Foreign Banks Get a Break From IRS in Trump Tax Law's New Levy

(Bloomberg) -- The Internal Revenue Service is giving foreign-based banks with U.S. operations some leeway when calculating a major new international tax aimed at preventing global companies from shifting profits abroad.

Multinationals often transfer payments, such as interest or royalties, to their affiliates in low-tax jurisdictions to maximize deductions and minimize tax bills. Instead of applying the new BEAT, or base erosion and anti-abuse tax, to the entire payment, firms will only have to pay the tax on a portion of it, according to regulations proposed by the IRS Thursday.

President Donald Trump’s overhaul included the complicated BEAT provision, which was seen as particularly onerous for banks since they face a higher rate than other multinationals. Banks are also more service-oriented, so don’t qualify for some of the benefits that businesses with factories and machinery can use to minimize their BEAT. HSBC Holdings Plc, Mizuho Financial Group Inc. and Deutsche Bank AG have disclosed they’re likely to be affected by the new levy.

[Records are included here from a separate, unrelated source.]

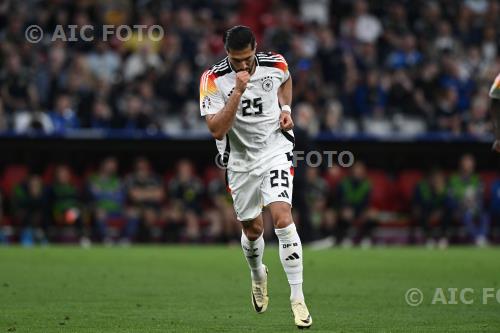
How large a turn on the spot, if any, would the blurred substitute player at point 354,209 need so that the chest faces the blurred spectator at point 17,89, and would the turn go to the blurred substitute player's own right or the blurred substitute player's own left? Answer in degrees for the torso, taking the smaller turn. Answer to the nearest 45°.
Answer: approximately 90° to the blurred substitute player's own right

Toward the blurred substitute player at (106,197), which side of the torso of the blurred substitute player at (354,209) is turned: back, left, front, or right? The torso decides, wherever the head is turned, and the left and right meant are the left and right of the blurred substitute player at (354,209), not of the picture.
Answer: right

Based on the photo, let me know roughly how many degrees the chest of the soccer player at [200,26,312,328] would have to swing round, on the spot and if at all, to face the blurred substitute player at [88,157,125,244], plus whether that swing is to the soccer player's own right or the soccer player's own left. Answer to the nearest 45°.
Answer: approximately 180°

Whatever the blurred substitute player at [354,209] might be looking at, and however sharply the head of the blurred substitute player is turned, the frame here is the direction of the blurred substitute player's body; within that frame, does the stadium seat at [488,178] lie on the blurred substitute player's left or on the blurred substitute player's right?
on the blurred substitute player's left

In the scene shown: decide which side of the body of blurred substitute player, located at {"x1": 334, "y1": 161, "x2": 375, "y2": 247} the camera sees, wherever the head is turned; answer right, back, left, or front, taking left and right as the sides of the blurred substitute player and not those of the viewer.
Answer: front
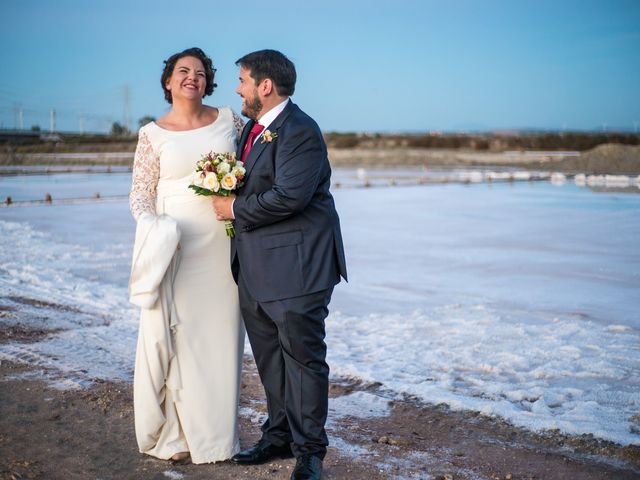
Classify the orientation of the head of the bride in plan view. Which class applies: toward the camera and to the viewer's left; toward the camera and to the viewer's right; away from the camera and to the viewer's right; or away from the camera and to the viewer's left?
toward the camera and to the viewer's right

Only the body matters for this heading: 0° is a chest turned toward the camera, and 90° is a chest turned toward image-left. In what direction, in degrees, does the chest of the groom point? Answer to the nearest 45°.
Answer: approximately 45°

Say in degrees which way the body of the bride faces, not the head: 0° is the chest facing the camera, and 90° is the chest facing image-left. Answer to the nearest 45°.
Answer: approximately 0°

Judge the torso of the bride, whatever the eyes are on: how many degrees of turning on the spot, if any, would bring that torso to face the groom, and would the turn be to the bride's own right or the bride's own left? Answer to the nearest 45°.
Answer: approximately 45° to the bride's own left

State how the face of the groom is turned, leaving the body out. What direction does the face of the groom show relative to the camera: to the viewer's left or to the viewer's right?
to the viewer's left

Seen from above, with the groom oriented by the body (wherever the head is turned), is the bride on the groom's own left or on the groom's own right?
on the groom's own right

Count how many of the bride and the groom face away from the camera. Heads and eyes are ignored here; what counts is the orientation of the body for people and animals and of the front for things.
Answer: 0
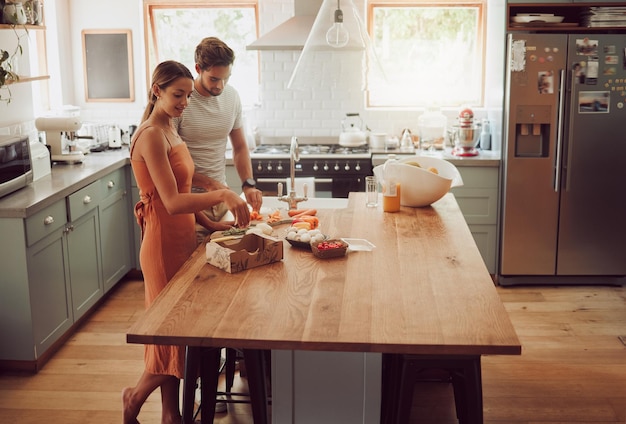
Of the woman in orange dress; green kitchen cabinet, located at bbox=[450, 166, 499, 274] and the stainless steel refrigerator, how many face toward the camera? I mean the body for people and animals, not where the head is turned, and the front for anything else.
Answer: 2

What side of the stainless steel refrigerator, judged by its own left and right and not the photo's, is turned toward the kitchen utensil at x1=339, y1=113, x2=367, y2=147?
right

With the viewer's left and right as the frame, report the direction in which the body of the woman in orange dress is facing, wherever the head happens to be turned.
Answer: facing to the right of the viewer

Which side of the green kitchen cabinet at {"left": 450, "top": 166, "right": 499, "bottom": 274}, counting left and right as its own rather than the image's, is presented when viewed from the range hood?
right

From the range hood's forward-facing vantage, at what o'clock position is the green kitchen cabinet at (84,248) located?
The green kitchen cabinet is roughly at 2 o'clock from the range hood.

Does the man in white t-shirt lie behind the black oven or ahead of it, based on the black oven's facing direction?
ahead

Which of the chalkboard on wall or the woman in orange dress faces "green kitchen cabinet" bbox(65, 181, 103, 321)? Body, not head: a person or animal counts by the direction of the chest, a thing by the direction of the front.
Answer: the chalkboard on wall

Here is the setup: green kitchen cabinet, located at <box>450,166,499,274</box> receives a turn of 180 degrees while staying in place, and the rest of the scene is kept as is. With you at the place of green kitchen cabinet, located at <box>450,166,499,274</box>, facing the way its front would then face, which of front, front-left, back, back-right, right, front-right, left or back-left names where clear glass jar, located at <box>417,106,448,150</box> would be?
front-left

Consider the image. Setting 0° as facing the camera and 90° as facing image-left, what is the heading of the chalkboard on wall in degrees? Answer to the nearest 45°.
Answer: approximately 0°

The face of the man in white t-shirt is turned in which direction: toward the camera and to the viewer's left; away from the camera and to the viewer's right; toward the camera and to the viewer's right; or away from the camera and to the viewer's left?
toward the camera and to the viewer's right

The BEAT rate is 5 percent this year, before increasing to 10 percent from 2019 to 2025. After that, it tops out at 12.5 percent. For banks and securities dealers, the rates are one percentage point higher.

The levy serves as a parallel tax system, where companies calculate their potential tax liabilities two ways: under the BEAT, which offers a lower rate applied to more income, and the U.S. corporate rate, which is 21 percent and has narrower applicability. Then they pay whichever is higher.

Post-Crisis Requirement

The tax overhaul slashed the corporate rate to 21 percent from 35 percent, and shifted the U.S. to a system of taxing its companies on their domestic profits only. Those changes required guardrails -- like BEAT and the tax on Gilti, or global intangible low-tax income -- to ensure multinationals pay at least something on their future overseas profits.

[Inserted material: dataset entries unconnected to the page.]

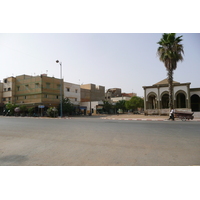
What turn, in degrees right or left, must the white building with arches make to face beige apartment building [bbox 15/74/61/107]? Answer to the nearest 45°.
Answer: approximately 90° to its right

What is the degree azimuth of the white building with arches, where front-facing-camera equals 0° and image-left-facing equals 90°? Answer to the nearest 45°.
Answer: approximately 0°

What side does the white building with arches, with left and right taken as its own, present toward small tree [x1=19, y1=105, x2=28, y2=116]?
right
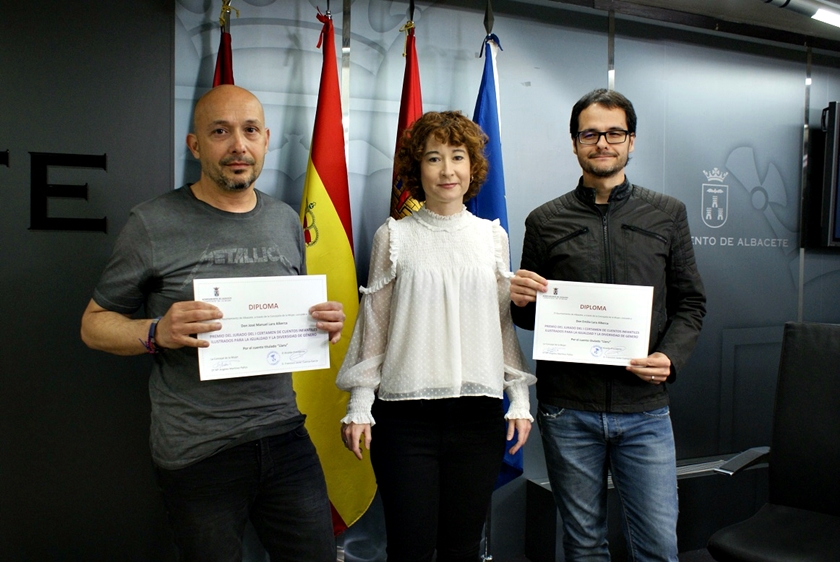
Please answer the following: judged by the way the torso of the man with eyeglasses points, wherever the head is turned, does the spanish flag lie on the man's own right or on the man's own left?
on the man's own right

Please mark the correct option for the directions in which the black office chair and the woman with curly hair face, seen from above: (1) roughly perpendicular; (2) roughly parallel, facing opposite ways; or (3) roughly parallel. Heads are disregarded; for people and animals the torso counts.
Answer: roughly perpendicular

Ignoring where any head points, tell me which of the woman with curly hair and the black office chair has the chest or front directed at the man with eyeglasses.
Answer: the black office chair

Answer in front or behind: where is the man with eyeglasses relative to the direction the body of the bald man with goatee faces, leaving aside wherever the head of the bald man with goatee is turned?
in front

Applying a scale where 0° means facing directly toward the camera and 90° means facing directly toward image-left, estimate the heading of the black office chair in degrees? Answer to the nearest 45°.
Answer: approximately 45°

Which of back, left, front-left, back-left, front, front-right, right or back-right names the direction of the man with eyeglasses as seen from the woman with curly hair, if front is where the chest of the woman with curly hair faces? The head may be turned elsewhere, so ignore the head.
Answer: left

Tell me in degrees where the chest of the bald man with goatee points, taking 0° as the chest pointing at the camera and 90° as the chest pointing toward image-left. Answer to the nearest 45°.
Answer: approximately 315°

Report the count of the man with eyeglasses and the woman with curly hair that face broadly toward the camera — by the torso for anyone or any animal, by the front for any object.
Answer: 2

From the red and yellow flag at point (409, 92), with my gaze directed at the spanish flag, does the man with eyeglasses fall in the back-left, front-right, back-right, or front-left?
back-left

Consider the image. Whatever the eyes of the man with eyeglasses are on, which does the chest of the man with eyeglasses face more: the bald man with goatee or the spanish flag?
the bald man with goatee

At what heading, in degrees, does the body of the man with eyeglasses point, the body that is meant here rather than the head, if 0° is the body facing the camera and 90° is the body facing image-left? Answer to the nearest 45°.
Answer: approximately 0°

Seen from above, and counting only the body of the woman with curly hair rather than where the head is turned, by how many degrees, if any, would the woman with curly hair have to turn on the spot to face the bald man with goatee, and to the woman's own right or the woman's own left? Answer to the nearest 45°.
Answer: approximately 90° to the woman's own right

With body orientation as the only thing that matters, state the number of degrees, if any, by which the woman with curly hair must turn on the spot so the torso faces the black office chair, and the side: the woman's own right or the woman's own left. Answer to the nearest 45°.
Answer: approximately 90° to the woman's own left

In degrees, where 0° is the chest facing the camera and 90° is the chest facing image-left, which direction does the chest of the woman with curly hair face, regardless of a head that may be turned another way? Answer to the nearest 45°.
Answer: approximately 0°
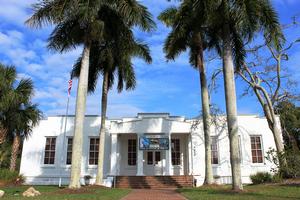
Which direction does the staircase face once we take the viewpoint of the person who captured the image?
facing the viewer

Corporations have been confused since the bill was signed into law about how broadly the tax would apply, according to Jose Murillo, leader of the International Tax Services practice at accounting firm Ernst & Young.

The rules are a relief to many large businesses that had received conflicting signals from lawmakers and Treasury officials in charge of writing the regulations about whether the BEAT would apply to the total amount of the service payment or just the additional cost of what the offshore affiliate is charging for the service.

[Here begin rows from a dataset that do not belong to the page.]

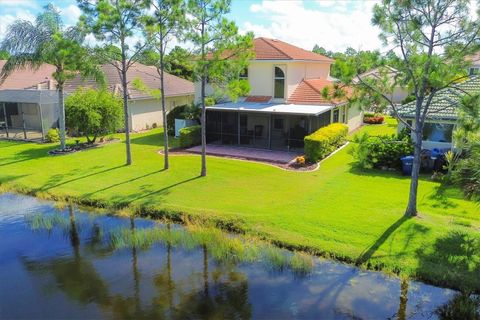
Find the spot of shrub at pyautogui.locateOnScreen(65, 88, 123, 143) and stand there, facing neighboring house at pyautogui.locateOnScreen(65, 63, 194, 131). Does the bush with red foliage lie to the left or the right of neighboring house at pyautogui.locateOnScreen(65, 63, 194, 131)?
right

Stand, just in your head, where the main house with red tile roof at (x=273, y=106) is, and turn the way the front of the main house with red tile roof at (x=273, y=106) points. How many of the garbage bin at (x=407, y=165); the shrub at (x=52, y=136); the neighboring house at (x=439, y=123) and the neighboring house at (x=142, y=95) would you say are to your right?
2

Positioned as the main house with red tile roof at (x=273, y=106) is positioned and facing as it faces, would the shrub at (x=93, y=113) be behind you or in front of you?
behind
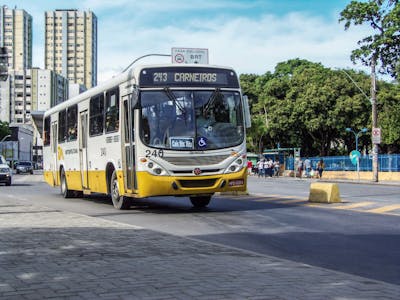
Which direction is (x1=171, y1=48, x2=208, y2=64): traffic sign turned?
toward the camera

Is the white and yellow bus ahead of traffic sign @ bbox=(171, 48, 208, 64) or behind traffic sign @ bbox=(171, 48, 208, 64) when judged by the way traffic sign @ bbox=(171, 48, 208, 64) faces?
ahead

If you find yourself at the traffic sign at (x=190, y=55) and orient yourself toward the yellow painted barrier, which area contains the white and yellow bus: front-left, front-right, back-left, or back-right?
front-right

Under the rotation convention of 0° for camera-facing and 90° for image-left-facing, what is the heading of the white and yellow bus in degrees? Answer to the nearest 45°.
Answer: approximately 315°

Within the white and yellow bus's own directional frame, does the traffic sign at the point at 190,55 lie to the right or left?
on its left

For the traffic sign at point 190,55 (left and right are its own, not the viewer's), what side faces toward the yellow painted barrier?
front

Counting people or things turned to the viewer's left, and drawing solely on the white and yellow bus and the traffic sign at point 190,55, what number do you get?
0

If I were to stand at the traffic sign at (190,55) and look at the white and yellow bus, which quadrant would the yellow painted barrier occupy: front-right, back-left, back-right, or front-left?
front-left

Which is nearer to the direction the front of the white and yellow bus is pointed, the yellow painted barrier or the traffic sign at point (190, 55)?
the yellow painted barrier
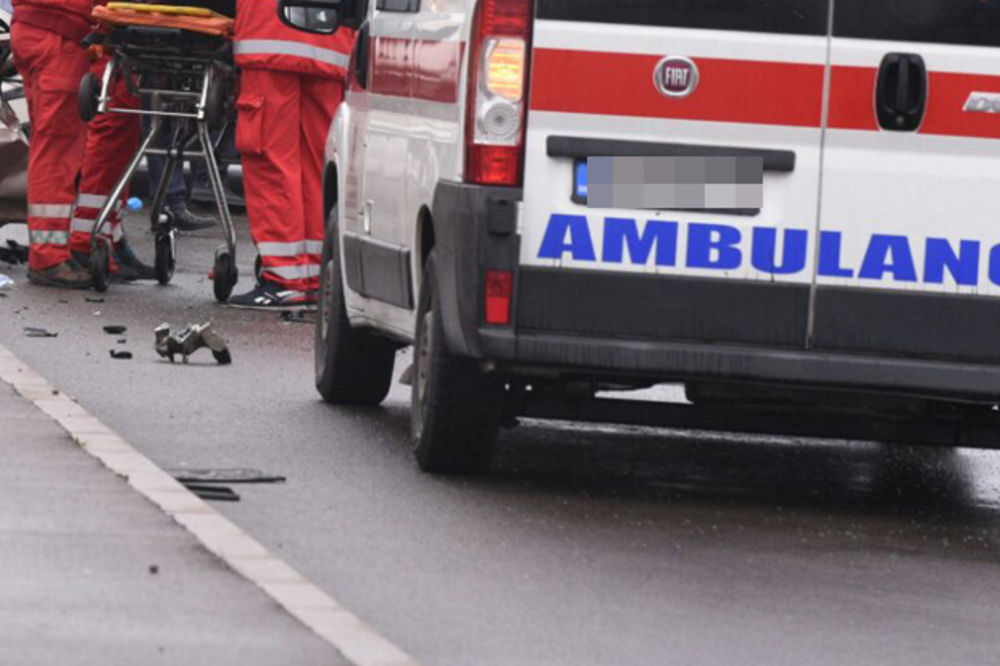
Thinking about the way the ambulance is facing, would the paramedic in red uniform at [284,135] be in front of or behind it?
in front

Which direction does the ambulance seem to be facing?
away from the camera

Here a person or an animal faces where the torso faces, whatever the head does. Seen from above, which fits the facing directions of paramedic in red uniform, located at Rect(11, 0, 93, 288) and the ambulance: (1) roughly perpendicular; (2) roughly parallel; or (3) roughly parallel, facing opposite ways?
roughly perpendicular

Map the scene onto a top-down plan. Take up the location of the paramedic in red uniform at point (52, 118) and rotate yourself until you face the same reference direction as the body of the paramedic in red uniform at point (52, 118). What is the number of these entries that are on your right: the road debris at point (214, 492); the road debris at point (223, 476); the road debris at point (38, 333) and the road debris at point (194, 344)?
4

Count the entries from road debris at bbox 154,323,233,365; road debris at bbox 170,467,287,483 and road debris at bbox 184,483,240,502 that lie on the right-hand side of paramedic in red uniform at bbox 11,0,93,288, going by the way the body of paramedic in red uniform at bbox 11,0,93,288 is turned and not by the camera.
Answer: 3

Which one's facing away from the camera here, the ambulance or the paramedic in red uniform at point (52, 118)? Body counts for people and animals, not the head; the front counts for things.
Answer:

The IRS move “clearly represents the better reading of the statute,” said David Noren, a partner at law firm McDermott Will & Emery.

The IRS proposal also addressed how BEAT interacts with a post-financial crisis requirement for banks to hold more long-term debt. Non-U.S. banks that have certain U.S. units were concerned that the requirement could mean that the interest paid on that debt would be subject to the BEAT. The agency said those payments are exempt and won’t be taken into account for BEAT liabilities.

The BEAT is estimated to raise $149.6 billion over a decade, according to the congressional non-partisan Joint Committee on Taxation. The tax applies to companies with revenue of at least $500 million and that have at least 3 percent of their tax deductions tied to offshore payments, or 2 percent for many financial services firms.

Arlene Fitzpatrick, a principal in EY’s national tax unit, said the regulations would allow foreign companies to exclude so-called effectively-connected income, which is generated from doing business within the U.S., from American units when calculating the tax. Back office operations and other services would also be excluded, she said.

Fitzpatrick, a former attorney adviser in the Treasury Department’s Office of Tax Policy, added that the rules were favorable for companies with net operating losses in previous years.